Casa Terracota is a 5,400-square-foot house made entirely of clay, a project literally cooked up by architect and owner Octavio Mendoza, who calls it "the biggest piece of pottery in the world.''
The house, known to locals as "Casa de Flintstones," is in Villa de Leyva, a colonial mountain village 95 miles north of Bogota, Colombia. It's been a 14-year project for Mendoza, 64, an artist and environmental activist who spent most of his career designing homes, commercial buildings and churches.
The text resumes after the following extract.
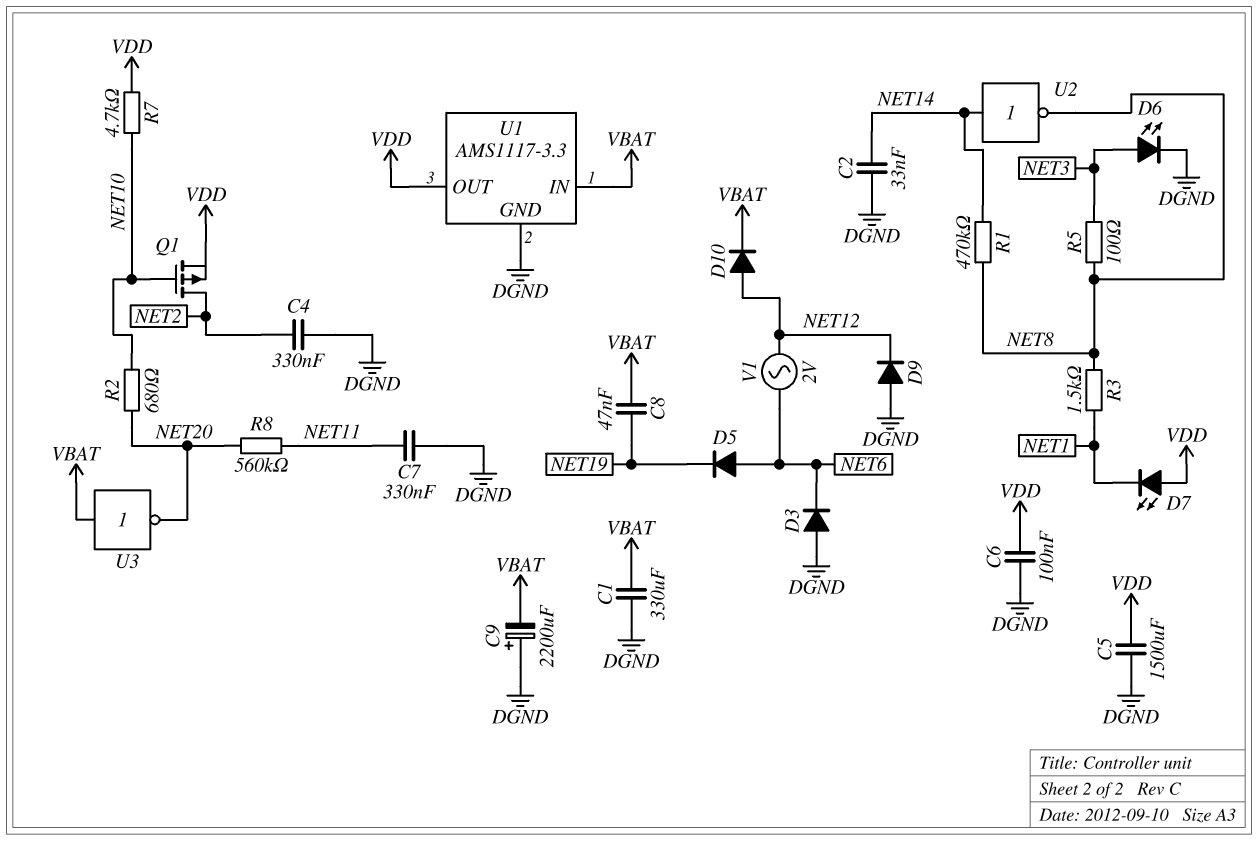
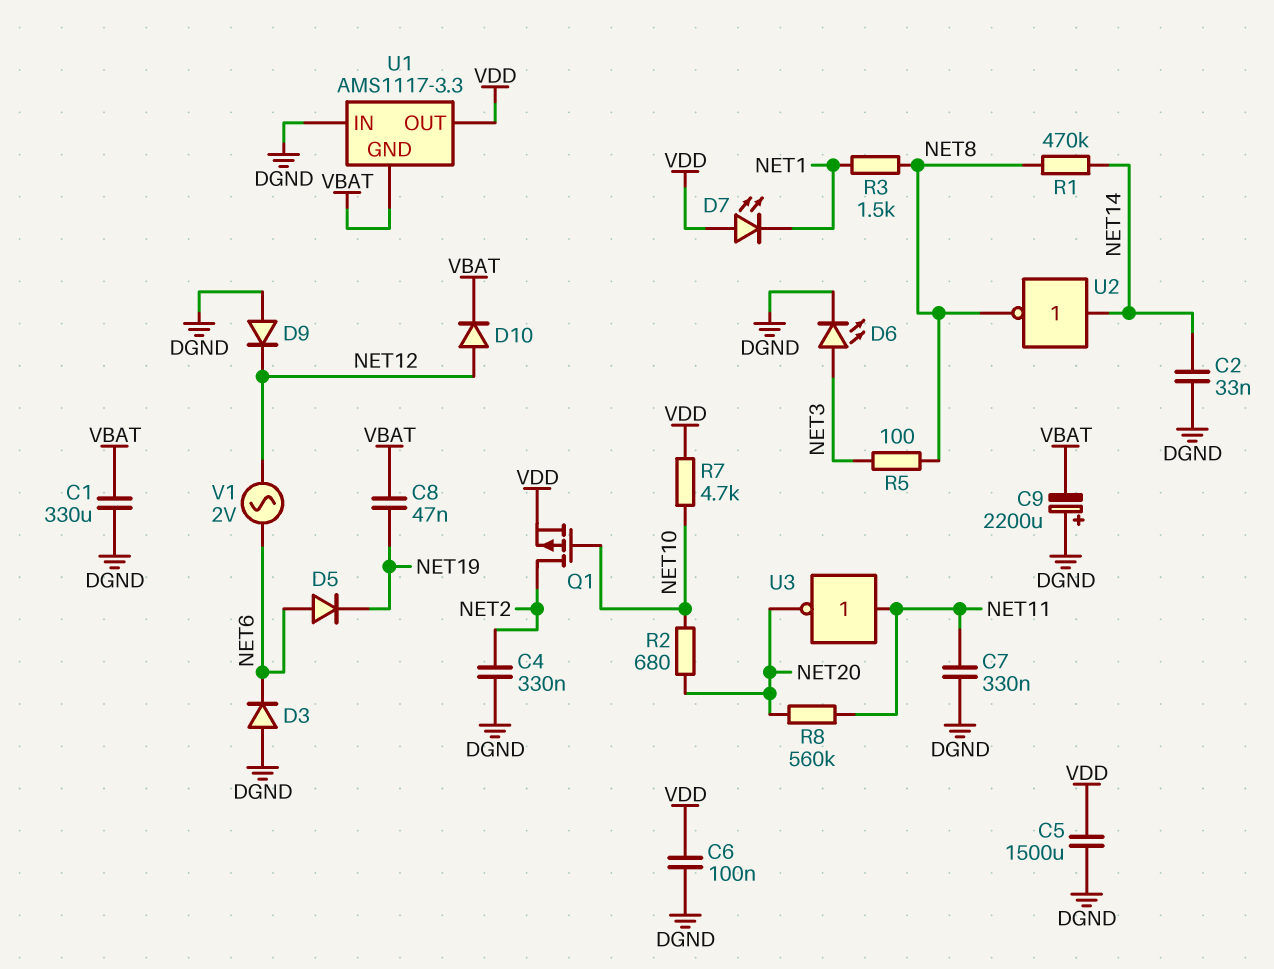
U1 pin GND: DGND -> VBAT
U1 pin IN: VBAT -> DGND
U3: NOT (in VBAT, out NET20) -> NOT (in NET11, out NET20)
Rooms curve and flow into each other as if the house was cast in a mold and came out in one piece. Solar panels provide hot water for showers, and bathroom toilets and sinks are decorated with colorful mosaic tiles. Mendoza designed comfortable living spaces on two floors, including lounging and sleeping areas with furniture made from clay, and set off with whimsical touches such as eye-shaped windows. Tables are set with dishes, mugs and vases, all fashioned from mud mined locally and fired in a ceramic kiln.
Visitors are welcome ($3.50 for self-guided tours). Mendoza's goal, he says, is to demonstrate how soil can be transformed into habitable architecture by simply using the natural resources at hand. The house contains no cement, for instance, or steel.
"This is a project for life," Mendoza said. "My life is my work."